From my perspective, democracy needs a number of conditions to thrive, but these don’t happen automatically and society has to work to achieve and maintain them.

For example, it needs space for safe and civil discussion between people holding different views, something increasingly rare in our shouty social-media world. So thanks and respect to the Tribune, by the way, for providing such a forum in Islington.

The public needs to be engaged, which is something conventional political parties have failed to accomplish, over many years, as election turnout rates stay depressingly low.

Voters need to be informed, an area where I believe both sides in the referendum let us down horrendously, since neither gave a clear picture of what leave or remain would really mean.

And democratic systems need to operate under sensible rules, which is where Mr Southam and I may disagree most.

Most small organisations, sports clubs, community groups, etc, require a two-thirds or even three-quarters majority on important or contentious votes, because a simple majority vote is simply too divisive.

If almost half of a club’s membership disagree with a particular result, it can end in break-up or even violence.

So, to my mind, it is madness for something as complex and far-reaching as Brexit, affecting the whole country for the foreseeable future, to rely on a simple majority vote.
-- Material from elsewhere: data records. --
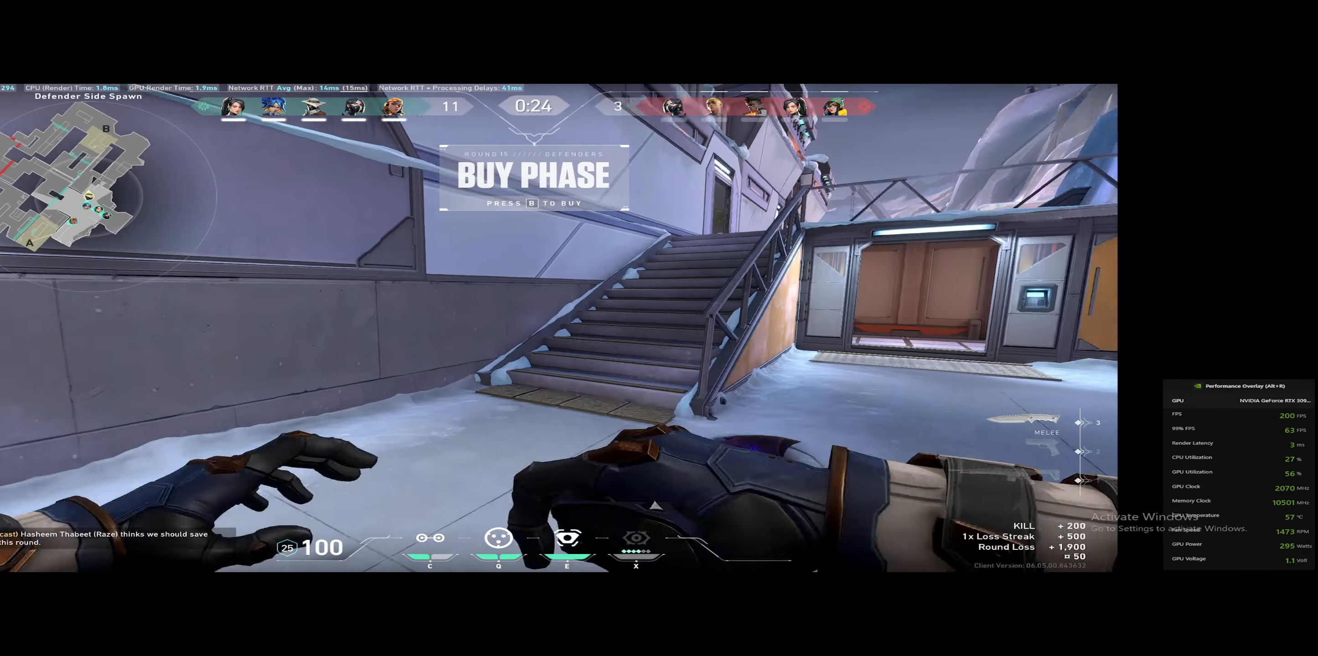
{"keys": ["w"], "events": []}
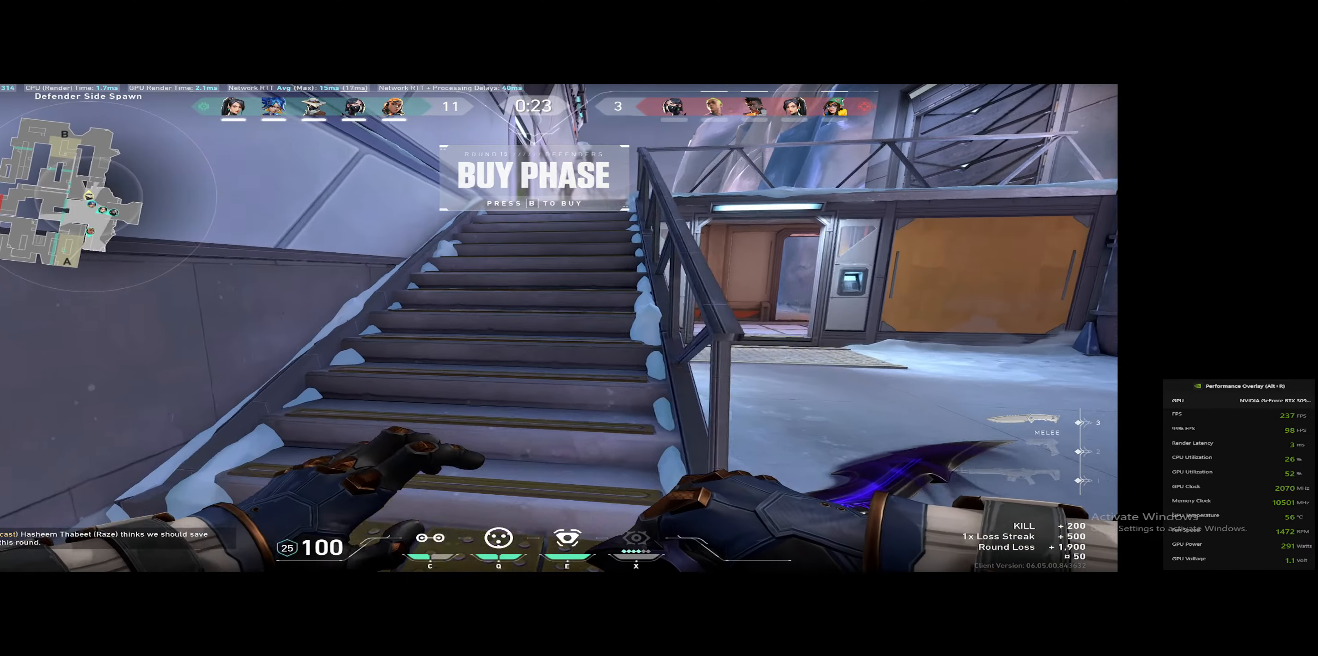
{"keys": ["w"], "events": []}
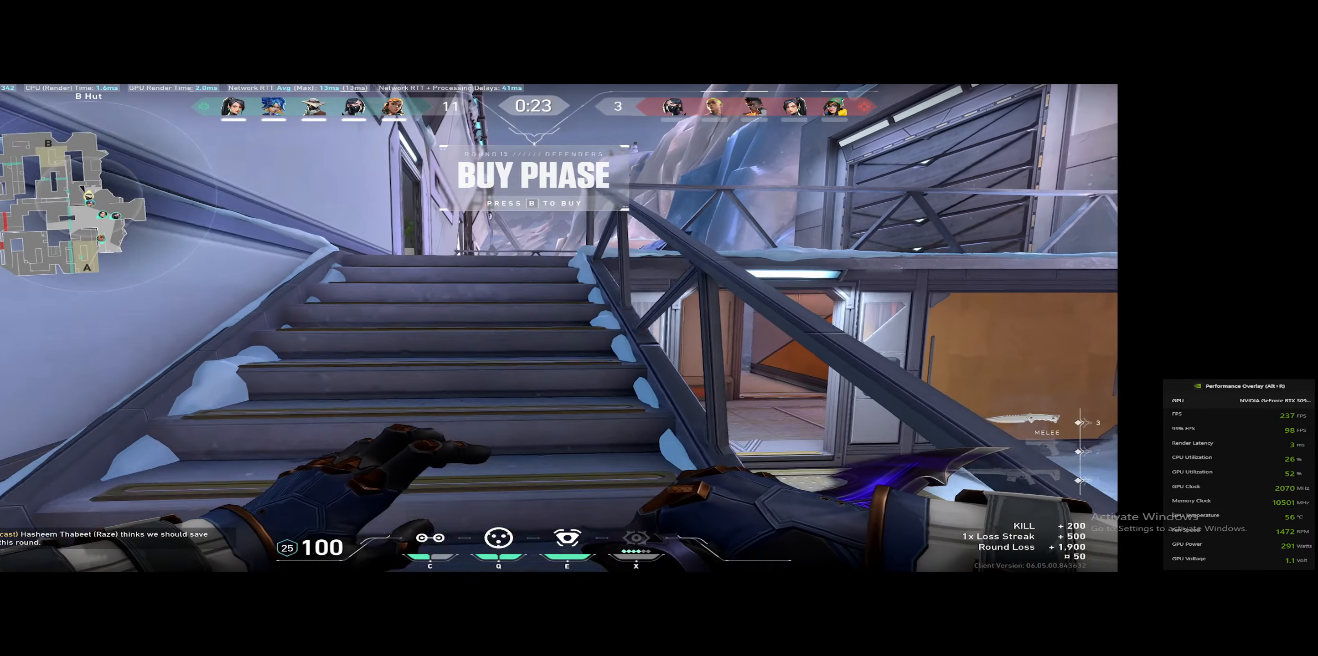
{"keys": ["w"], "events": []}
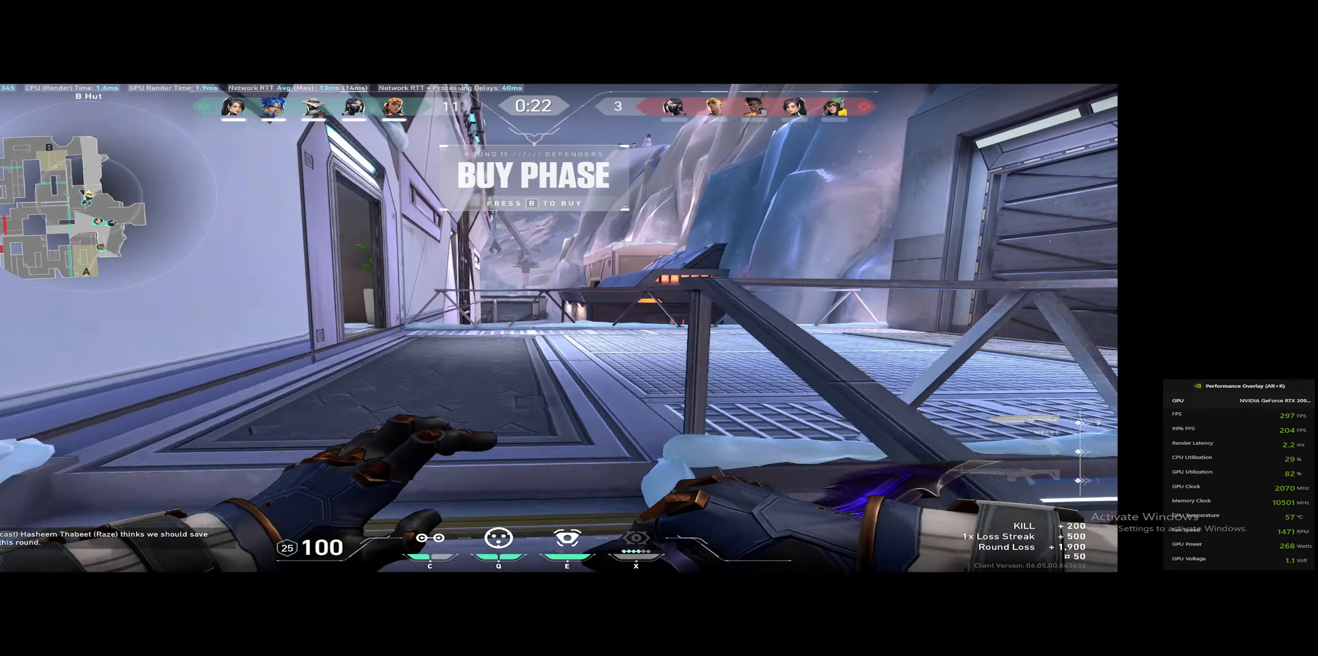
{"keys": ["w"], "events": [[217, "space", "down"], [317, "space", "up"]]}
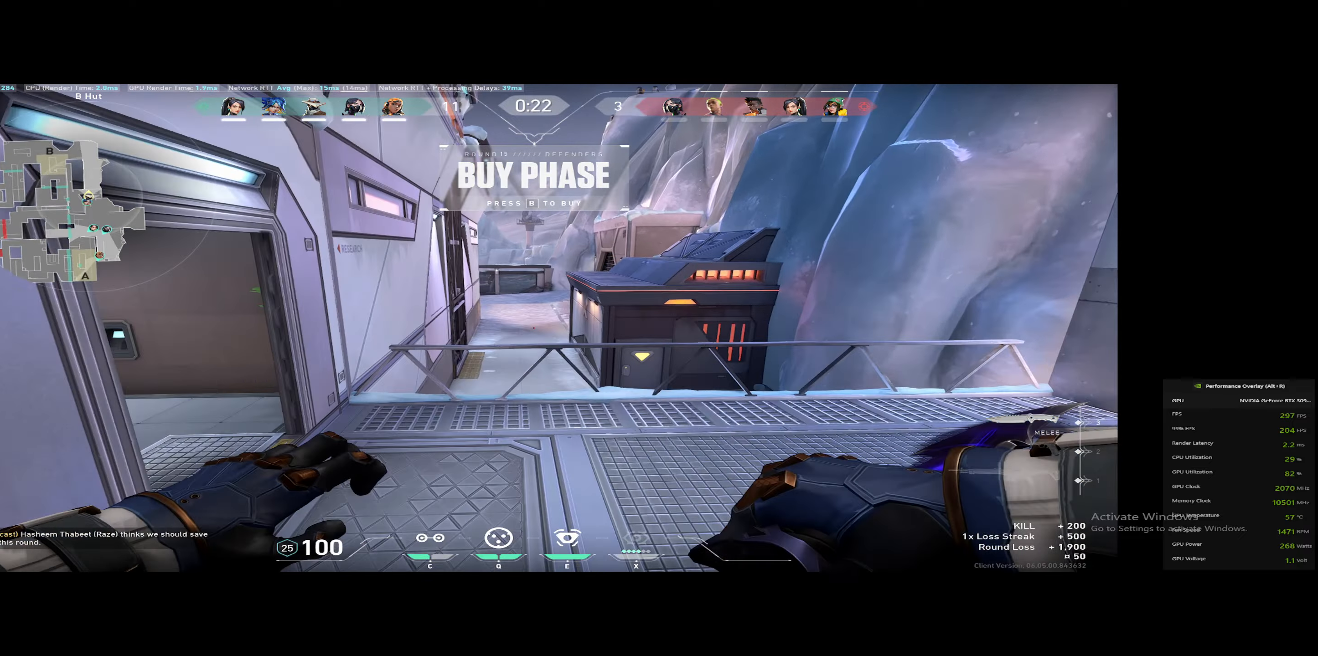
{"keys": ["space", "w"], "events": [[417, "space", "down"]]}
It puts our precious democracy very much at risk.

Whatever the eventual outcome of the process, half the country is likely to be hugely angry, even more voters are likely to become disaffected, and the potential for break-up of the UK and even widespread civil disruption is very real.

Admittedly the two-thirds or three-quarters rule should have been built into the referendum from the start, rather than complained about afterwards.

And for that failure we have to thank the ignorance and arrogance of the Conservatives’ David Cameron and George Osborne.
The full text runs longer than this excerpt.